Midi. La journée est à sa hauteur. Le soleil brille de tous ses feux quand les nuages ne le cachent pas. C’est l’heure intense. La marée humaine se déplace. Elle cherche d’autres rives où se laisser choir, le temps de manger et de prendre quelque repos. L’estomac crie qu’il a faim. Et son cri peut même enterrer toute sirène qui signale l’arrêt de travail de midi.
Tout bouge dans la rue. Les piétons se croisent et s’entrecroisent. On dirait une danse aux multiples rythmes. Une musique plutôt maladroite ponctue ces pas de danse: les klaxons des automobiles, le rire de certains passants, le cri des amuseurs publics, la boîte qu’on échappe, la porte qu’on laisse claquer… Cet homme court au bistrot le plus près avant d’aller fouiner dans une librairie. Cette femme prend son temps: elle a une bonne heure à elle pour flâner et picorer dans son plat de salade. Cette autre guette au coin de la rue un ami à qui elle a donné rendez-vous. Deux autres rêvent ensemble de voyages et de vacances. Un autre fait du lèche-vitrine. La liste des activités du midi est longue, variée, interminable. J’hésite même à parler de «pause» pour qualifier ce moment de la journée, tellement ça grouille.
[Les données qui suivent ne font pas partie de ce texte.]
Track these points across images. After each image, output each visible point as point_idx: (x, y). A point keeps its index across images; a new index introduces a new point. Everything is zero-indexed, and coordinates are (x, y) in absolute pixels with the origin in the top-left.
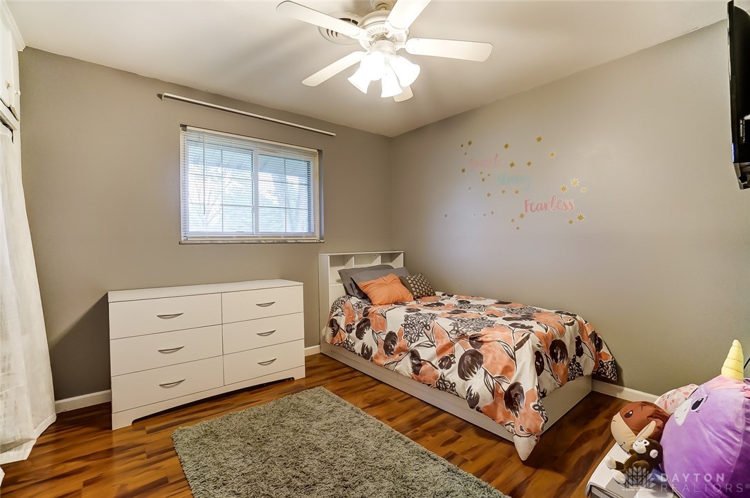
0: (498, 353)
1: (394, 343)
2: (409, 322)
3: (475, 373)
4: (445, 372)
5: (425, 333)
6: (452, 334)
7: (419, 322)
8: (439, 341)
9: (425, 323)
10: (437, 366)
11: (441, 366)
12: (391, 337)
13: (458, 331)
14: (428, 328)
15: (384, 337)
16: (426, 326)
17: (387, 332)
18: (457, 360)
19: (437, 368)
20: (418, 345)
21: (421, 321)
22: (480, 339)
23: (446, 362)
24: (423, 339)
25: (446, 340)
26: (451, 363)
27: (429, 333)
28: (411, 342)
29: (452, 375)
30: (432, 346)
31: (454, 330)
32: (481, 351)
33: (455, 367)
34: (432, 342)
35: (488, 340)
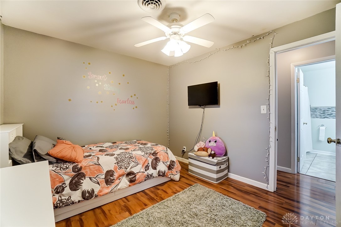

Temps souvent agréable, parce qu’il est fait de ce qu’on veut bien y mettre. Un temps libre sans pour autant être la liberté totale. Un temps neuf sans pour autant être totalement nouveau. Un temps à soi sans pour autant nous être exclusif. Un temps perdu qui représente un gain. Midi est paradoxal. Il ressemble à l’ensemble de la vie. Celle-ci n’est-elle pas remplie de contradictions qui se côtoient et s’entendent relativement bien?
La vie n’est jamais ou toute blanche ou toute noire. Elle compose ses couleurs et ses nuances dans des contrastes variés. Elle se découvre en nous étonnant des rapprochements qu’elle invente. La vérité ne naît-elle pas du choc des idées? La vie prend son sens en faisant se bousculer entre eux les faits et les gestes, les paroles et les pensées. Quand nous souhaitons un déroulement de nos journées qui soit logique et bien raisonnable, écoutons midi nous entraîner sur des sentiers plus réalistes. Quand nous aimerions tout contrôler de notre temps, de nos occupations, de nos engagements, écoutons midi nous vanter le bonheur que procurent les surprises, les rencontres inattendues, les événements inespérés.
Dans toute sa fantaisie, midi se présente comme la sagesse du temps, le philosophe qui fait voir le temps sous un angle souvent différent de celui que nous pensions adopter. Midi, un maître de vie.